*** Opening of Data to process ***

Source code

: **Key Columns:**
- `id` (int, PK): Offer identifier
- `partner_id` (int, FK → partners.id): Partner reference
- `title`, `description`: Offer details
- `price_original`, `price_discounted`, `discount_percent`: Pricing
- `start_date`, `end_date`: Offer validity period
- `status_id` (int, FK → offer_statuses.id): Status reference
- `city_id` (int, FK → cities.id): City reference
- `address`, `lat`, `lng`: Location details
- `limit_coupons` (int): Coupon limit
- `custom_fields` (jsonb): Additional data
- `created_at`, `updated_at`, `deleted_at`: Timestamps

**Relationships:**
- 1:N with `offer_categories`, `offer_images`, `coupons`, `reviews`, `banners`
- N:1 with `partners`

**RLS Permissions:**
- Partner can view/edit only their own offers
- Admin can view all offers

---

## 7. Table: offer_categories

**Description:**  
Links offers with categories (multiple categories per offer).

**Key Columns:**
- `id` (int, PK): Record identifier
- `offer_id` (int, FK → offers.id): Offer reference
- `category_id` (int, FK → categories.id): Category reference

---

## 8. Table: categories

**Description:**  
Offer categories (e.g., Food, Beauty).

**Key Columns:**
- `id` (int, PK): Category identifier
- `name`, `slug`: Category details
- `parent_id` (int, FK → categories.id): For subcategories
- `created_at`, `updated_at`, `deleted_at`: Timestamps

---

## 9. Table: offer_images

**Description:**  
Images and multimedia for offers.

*** Close of Data to process ***

▶ _What you need to do_
Show every line above where "offers" is found.

▶ _Expected answer_
- Partner can view/edit only their own offers
- Admin can view all offers
Links offers with categories (multiple categories per offer).
- `offer_id` (int, FK → offers.id): Offer reference
Images and multimedia for offers.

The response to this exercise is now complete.